In different sessions a few weeks before Halloween:
He said “I wonder if she knows that I think of her everyday, and especially on Halloween?”
She said “I wonder if he knows that he made me feel wanted like no one ever had. Just like Halloween, I felt possessed in the best possible way.”
Each of these clients came to therapy for help with coping with various stresses and disappointments, including work issues, health concerns and learning to cope with a troublesome sibling. And then they brought up the issue that so often comes forth: the loss of a special someone. And so it is for many people. Some time has gone by, life’s joys and troubles have intervened to transform the original sadness from a sleep- piercing pain, turning it into something soft and sacred. We begin with the things that are happening now, and that seem more “accessible.” Then eventually, there is a moment of quiet reflection and searching consideration before the words of wondering and longing well up in the clients throat, sometimes with a misty moisture in their faraway eyes.

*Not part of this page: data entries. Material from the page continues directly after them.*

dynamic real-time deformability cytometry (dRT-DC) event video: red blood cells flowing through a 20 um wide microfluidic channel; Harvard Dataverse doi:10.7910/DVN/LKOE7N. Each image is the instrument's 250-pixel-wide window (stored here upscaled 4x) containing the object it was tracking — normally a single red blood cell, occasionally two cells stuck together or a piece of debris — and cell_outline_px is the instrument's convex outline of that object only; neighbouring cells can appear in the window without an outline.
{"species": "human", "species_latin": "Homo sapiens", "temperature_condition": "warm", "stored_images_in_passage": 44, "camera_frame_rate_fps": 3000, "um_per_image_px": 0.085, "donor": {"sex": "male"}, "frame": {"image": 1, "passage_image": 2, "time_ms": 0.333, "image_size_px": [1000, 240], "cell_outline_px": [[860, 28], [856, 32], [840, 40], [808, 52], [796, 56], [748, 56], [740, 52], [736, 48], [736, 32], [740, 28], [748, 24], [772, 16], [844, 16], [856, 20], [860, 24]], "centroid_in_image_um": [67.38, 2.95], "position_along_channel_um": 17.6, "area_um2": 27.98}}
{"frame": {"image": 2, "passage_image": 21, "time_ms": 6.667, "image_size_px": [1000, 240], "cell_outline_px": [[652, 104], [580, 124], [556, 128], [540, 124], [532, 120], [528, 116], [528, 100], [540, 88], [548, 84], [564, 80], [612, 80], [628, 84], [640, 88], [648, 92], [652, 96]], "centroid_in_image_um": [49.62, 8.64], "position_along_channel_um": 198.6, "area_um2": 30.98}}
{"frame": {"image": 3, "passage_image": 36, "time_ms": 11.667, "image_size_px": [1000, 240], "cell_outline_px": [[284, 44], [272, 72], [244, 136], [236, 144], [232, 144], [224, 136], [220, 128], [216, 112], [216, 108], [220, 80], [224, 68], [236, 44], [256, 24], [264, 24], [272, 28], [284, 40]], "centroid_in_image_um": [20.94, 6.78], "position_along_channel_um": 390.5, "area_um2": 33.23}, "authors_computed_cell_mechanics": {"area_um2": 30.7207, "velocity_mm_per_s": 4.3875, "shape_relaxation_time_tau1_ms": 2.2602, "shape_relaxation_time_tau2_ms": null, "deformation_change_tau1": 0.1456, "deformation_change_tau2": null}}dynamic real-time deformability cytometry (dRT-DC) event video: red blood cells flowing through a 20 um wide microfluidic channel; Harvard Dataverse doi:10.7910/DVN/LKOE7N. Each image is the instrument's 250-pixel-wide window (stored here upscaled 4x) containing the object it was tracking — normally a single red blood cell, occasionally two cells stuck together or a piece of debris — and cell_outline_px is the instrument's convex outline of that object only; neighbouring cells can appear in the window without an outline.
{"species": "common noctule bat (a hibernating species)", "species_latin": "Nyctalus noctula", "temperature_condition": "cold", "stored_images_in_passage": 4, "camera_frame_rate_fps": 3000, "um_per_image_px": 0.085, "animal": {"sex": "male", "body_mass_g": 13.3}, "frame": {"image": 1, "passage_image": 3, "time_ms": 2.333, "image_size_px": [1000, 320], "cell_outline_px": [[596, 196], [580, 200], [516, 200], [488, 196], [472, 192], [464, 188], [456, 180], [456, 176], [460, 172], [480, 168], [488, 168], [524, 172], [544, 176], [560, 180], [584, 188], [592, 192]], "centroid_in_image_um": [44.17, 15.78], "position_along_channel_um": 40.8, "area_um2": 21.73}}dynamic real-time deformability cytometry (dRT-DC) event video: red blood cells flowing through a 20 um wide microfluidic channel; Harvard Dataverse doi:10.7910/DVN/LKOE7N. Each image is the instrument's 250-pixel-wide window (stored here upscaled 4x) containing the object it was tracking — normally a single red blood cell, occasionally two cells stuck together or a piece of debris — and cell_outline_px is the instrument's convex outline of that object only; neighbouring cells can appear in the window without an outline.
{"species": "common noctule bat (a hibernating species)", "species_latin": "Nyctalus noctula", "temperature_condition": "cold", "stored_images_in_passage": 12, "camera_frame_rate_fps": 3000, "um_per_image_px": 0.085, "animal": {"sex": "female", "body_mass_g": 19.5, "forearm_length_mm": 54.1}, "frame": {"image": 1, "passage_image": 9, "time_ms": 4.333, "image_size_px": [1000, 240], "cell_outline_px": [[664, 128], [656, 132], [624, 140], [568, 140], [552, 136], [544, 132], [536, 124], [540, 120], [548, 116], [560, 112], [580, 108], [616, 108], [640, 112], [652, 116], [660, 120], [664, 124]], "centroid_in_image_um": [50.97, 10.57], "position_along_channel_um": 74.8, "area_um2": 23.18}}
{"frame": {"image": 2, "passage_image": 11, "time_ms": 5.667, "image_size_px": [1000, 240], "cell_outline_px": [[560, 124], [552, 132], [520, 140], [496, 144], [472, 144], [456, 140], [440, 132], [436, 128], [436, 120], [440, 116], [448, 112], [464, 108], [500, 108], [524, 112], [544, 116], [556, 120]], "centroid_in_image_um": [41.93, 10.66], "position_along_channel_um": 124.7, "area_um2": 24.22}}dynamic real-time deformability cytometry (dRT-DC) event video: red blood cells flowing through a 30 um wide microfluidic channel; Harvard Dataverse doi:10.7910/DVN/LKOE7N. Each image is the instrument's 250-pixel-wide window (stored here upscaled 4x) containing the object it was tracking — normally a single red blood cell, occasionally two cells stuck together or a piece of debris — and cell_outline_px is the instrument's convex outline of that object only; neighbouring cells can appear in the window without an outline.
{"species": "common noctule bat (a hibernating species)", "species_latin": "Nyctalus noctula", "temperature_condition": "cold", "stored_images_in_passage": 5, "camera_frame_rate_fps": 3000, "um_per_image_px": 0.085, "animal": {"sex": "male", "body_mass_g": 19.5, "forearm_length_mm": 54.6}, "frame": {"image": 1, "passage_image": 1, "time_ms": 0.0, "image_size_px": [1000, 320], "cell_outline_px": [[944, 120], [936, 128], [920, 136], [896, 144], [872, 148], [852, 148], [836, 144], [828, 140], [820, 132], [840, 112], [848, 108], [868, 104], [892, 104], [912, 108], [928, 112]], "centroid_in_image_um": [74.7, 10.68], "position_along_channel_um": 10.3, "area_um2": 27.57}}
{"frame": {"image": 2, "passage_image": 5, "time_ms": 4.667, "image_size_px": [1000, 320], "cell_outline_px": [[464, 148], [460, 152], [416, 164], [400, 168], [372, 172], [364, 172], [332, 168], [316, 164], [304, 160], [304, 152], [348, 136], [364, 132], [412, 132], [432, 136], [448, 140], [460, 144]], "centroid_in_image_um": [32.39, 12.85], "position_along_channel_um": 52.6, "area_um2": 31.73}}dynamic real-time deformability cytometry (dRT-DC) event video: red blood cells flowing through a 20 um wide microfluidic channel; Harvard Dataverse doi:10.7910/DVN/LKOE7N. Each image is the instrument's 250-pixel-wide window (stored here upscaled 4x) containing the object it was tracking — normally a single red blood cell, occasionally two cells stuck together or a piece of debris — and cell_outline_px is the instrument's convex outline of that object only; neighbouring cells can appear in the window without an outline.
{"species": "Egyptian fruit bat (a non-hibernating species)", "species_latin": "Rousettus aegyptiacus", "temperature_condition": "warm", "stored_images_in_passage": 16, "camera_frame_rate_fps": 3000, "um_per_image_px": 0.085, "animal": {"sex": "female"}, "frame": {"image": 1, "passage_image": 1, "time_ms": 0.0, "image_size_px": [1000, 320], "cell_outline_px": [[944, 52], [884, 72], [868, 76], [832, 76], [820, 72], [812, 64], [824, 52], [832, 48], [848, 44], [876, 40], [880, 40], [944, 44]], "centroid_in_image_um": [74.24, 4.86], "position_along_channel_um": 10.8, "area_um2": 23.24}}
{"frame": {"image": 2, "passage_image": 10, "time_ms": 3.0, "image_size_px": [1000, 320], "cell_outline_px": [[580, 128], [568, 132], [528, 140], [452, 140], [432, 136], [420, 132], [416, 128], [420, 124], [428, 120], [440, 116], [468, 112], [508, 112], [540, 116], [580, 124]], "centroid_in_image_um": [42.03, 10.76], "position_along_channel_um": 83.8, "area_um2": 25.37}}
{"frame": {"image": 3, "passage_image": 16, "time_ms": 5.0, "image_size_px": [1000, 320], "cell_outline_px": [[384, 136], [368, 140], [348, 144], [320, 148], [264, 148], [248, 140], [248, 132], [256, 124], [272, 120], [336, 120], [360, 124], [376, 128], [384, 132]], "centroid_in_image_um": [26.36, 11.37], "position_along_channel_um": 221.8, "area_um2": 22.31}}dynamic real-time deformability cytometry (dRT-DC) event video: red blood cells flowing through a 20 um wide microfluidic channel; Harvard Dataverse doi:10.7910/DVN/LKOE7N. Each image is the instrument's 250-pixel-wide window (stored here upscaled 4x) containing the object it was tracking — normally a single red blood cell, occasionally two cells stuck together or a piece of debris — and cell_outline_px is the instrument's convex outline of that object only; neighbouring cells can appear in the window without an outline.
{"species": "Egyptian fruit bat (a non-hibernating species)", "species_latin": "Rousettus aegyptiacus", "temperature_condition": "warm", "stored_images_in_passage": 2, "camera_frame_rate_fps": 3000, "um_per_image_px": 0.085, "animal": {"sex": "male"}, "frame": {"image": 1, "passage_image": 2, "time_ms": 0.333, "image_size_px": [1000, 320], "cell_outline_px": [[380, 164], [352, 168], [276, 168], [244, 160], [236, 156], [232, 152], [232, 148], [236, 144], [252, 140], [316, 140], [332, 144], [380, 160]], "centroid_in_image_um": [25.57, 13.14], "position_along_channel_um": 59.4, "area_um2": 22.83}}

These conversations then take weeks to unfurl, and much longer to bring out in fullness and tenderness the ocean of thoughts and feelings that have been kept gently nestled near their hearts. The memories thrive like beings from another world, fed but seldom satiated by our deep emotional connections. We get glimpses of each other sometimes, if our imaginations look askance, like looking for dim stars by looking slightly away. And we can see each other more clearly when the memory is dressed in a gaudy costume and surprises us by hiding in plain sight.
As I drove home after these sessions, seeing Halloween decorations on the houses and in apartment windows, I thought: So many people miss someone. It’s no surprise that the notion of ghosts, and even goblins, persists.